Detection of the new strain prompted several countries to close
their borders to Britain, though a British minister said the UK
and France are working to reopen one of Europe's most important
trade routes.
Brent crude was down 43 cents, or 0.8%, at $50.48 a barrel by
1300 GMT, while U.S. West Texas Intermediate (WTI) crude fell 48
cents, or 1%, to $47.49.
Both benchmarks slid nearly 3% on Monday, partly erasing recent
gains driven by the rollout of COVID-19 vaccines, seen as key to
allowing a return to normal life.
"In the battle between immediate negative concerns and future
optimism, the former is now fighting back," said Tamas Varga of
oil broker PVM.
The latest rally culminated in Brent hitting $52.48, its highest
since March, on Friday. Some see potential for prices to fall
further.
"The environment remains decidedly risk-averse," said Jeffrey
Halley of brokerage OANDA. "Given the scale of oil's two-month
rally, a deeper correction cannot be ruled out."
Oil gained support from U.S. Congress approval for a $892
billion coronavirus aid package after months of inaction.

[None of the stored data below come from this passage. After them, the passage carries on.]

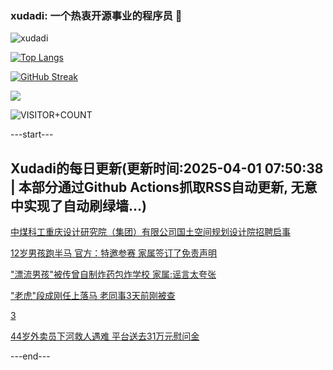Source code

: ### xudadi: 一个热衷开源事业的程序员 👋

![xudadi](https://github-readme-stats-git-masterorgs-github-readme-stats-team.vercel.app/api?username=xudadi)

[![Top Langs](https://github-readme-stats.vercel.app/api/top-langs/?username=xudadi)](https://github.com/anuraghazra/github-readme-stats)

[![GitHub Streak](https://streak-stats.demolab.com?user=xudadi&locale=zh_Hans)](https://git.io/streak-stats)

![](https://raw.githubusercontent.com/xudadi/xudadi/main/assets/github-contribution-grid-snake.svg)

![VISITOR+COUNT](https://komarev.com/ghpvc/?username=xudadi&label=VISITOR+COUNT)


---start---

## Xudadi的每日更新(更新时间:2025-04-01 07:50:38 | 本部分通过Github Actions抓取RSS自动更新, 无意中实现了自动刷绿墙...)

[中煤科工重庆设计研究院（集团）有限公司国土空间规划设计院招聘启事](https://www.gongkaoleida.com/article/2341810)

[12岁男孩跑半马 官方：特邀参赛 家属签订了免责声明](https://m.163.com/news/article/JRVQAFDT055040N3.html)

["漂流男孩"被传曾自制炸药包炸学校 家属:谣言太夸张](https://m.163.com/news/article/JRVUUPCV0514D3UH.html)

["老虎"段成刚任上落马 老同事3天前刚被查](https://m.163.com/news/article/JRVOMTR80530JPVV.html)

[3](https://m.163.com/touch/news/sub/domestic)

[44岁外卖员下河救人遇难 平台送去31万元慰问金](https://m.163.com/news/article/JRVT46EJ051492T3.html)

---end---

In focus will be the latest U.S. oil inventory reports, expected
to show crude stocks fell by 3.3 million barrels. The American
Petroleum Institute's report is due at 2130 GMT.[EIA/S]
The Organization of the Petroleum Exporting Countries and
allies, a group known as OPEC+, are set to boost output by
500,000 barrels per day in January. There is no sign yet of any
wavering induced by the price drop.
Russian Deputy Prime Minister Alexander Novak on Monday said the
rise in output should not result in a glut.